Ein Parteifreund Wagners, der seinerzeit immer wieder die Familie besuchte, berichtete vor Gericht, von alldem überhaupt nichts mitbekommen zu haben. Er beschrieb Wagners Verhältnis zu den Kindern als "völlig normal" und den 41-Jährigen als fürsorglichen Menschen. Einmal habe er mitbekommen, dass die jüngere Tochter auf der Treppe gestürzt ist, das sei aber aufgrund ihrer Hyperaktivität öfter passiert. Wo sich zu dieser Zeit der Angeklagte im Haus befand, konnte der 28-Jährige aber nicht sagen. Er selbst wurde letztes Jahr am Landgericht zu einer Haftstrafe von fast drei Jahren verurteilt, da er während seiner Zeit in Wagners Familie die damals 13- und heute 17-jährige Stieftochter von Wagner geschwängert hat.

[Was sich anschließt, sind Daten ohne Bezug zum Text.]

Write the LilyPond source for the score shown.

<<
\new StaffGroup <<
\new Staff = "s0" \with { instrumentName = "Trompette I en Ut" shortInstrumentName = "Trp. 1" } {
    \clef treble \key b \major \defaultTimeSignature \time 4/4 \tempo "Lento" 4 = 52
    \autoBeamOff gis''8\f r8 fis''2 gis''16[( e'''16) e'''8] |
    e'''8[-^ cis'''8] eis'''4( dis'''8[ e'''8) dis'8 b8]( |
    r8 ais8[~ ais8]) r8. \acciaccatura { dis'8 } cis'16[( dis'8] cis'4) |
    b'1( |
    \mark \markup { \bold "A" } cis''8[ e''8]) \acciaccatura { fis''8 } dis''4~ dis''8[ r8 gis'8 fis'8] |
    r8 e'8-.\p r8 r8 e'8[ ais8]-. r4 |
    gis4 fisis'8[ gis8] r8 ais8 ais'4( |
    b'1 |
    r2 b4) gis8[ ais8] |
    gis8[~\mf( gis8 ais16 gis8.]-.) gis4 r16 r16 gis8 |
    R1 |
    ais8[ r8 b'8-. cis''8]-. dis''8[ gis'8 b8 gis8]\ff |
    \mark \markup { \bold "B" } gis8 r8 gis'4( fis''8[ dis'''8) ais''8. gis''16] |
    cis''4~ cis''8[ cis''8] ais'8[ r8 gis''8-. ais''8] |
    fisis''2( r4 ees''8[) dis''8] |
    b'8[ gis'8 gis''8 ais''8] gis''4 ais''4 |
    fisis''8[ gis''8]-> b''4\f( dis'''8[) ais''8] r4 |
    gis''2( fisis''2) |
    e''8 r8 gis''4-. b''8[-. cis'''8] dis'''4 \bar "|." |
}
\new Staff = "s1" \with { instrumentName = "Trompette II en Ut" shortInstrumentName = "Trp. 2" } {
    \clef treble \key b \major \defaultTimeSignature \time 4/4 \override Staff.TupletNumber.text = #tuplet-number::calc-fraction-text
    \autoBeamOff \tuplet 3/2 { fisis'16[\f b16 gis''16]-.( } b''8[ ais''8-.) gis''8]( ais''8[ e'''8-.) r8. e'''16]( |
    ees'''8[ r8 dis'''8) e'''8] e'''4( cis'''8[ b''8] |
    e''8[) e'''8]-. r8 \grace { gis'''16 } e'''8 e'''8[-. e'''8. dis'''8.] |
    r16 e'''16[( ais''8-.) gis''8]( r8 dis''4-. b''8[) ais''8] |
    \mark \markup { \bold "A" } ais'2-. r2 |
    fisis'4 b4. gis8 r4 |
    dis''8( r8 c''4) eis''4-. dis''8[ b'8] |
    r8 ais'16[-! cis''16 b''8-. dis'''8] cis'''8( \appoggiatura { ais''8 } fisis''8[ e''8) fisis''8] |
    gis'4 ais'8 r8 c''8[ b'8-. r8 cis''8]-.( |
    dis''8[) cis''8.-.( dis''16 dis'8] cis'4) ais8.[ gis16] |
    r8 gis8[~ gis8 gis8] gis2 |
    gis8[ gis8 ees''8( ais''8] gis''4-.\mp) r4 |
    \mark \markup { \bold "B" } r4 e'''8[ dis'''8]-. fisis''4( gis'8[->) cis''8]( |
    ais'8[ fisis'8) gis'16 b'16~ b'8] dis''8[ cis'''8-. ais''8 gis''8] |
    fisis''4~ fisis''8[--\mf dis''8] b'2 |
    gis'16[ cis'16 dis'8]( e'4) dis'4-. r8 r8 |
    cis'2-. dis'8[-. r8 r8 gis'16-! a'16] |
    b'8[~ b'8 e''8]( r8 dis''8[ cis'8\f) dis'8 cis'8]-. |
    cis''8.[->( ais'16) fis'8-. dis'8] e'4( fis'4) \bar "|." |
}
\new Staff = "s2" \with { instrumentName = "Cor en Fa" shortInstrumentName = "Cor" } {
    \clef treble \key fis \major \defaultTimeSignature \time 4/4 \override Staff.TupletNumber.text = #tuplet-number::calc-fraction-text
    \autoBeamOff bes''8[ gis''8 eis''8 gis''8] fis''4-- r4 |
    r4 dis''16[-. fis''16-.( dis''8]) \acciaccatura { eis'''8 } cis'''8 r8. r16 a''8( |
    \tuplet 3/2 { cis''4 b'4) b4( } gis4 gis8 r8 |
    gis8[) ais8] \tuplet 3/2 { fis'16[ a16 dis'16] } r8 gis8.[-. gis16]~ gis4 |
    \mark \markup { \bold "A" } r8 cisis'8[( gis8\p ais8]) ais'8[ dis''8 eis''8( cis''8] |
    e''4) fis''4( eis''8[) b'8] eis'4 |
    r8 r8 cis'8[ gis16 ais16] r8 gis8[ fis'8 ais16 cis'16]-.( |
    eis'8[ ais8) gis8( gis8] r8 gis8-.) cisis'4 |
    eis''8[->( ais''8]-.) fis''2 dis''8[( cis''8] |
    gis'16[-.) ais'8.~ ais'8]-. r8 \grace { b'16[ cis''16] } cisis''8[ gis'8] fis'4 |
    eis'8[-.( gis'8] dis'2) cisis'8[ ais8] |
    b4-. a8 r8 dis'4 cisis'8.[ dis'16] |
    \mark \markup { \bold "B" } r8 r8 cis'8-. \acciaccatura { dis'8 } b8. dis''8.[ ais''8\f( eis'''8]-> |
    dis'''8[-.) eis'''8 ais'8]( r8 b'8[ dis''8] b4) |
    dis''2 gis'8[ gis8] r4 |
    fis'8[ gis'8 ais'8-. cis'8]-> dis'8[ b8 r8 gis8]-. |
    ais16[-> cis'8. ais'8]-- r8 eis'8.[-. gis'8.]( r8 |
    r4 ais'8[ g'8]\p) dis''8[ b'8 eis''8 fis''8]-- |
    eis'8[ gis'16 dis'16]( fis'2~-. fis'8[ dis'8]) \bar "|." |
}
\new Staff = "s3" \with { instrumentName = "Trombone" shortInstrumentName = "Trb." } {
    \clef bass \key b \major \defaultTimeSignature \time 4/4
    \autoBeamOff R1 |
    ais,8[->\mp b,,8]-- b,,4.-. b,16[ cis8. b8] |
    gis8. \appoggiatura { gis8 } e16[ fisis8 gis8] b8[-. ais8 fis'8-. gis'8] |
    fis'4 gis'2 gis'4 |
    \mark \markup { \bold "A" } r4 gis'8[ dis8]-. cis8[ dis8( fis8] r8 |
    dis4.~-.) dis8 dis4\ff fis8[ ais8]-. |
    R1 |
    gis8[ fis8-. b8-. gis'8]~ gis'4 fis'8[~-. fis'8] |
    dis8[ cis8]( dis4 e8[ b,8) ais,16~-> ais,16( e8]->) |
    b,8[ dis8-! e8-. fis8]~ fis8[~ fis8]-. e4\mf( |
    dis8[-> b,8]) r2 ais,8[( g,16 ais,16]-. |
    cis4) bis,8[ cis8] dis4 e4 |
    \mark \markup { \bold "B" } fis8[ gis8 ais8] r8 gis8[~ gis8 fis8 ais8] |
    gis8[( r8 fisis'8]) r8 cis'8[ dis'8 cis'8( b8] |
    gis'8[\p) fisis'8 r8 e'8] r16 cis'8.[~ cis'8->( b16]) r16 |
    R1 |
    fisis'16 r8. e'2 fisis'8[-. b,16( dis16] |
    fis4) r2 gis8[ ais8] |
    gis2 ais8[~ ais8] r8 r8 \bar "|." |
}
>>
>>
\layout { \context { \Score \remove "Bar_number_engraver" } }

Vielleicht habe die ältere Tochter im Juni 2010 bei den Gesprächen mit der Schulsozialarbeiterin die Heimunterbringung forciert und deshalb die körperlichen Übergriffe erfunden, da sie sich nicht traute, der Mutter und ihrem Stiefvater von der Schwangerschaft zu berichten, mutmaßte die langjährige Freundin von Wagners Frau. Ihr gegenüber habe die 17-Jährige damals unter Tränen erzählt, dass Wagner ihrer Schwester ins Gesicht geschlagen habe. Die 15-jährige Tochter, die die meisten Repressalien abbekommen haben soll, habe hingegen selbst nie was davon zu ihr gesagt.

Ihre eigene Tochter, Freundin und Vertraute der gleichaltrigen 15-Jährigen, erklärte, ihre Freundin habe ihr gegenüber geäußert, dass sie sich aufgrund seiner dominanten, aufbrausenden Art nicht gut mit Wagner verstehe und dass er sie geschlagen habe.

Nach knapp sieben Stunden musste die Verhandlung während der Vernehmung von Wagners Frau unter Ausschluss der Öffentlichkeit abgebrochen werden, da der Angeklagte über gesundheitliche Probleme klagte. Eine als Sachverständige anwesende Ärztin riet dem Gericht, den Angeklagten nach Hause zu schicken. Er habe tatsächlich nicht gut ausgesehen, bestätigte danach auch der Staatsanwalt.

Dass er sich aufgrund seiner Erkrankungen nicht über mehrere Stunden konzentrieren kann, hatte seine Anwältin schon zu Prozessbeginn angemerkt. Der krankheitsbedingt auf Hartz IV angewiesene Wagner habe Diabetes und leide auch heute noch an den Folgen seiner Schlaganfälle aus den Jahren 2009 und 2010.

Weitere Prozesstermine sind für den 20., 22. und 31. Januar, 14. und 21. Februar sowie 10. und 14. März angesetzt.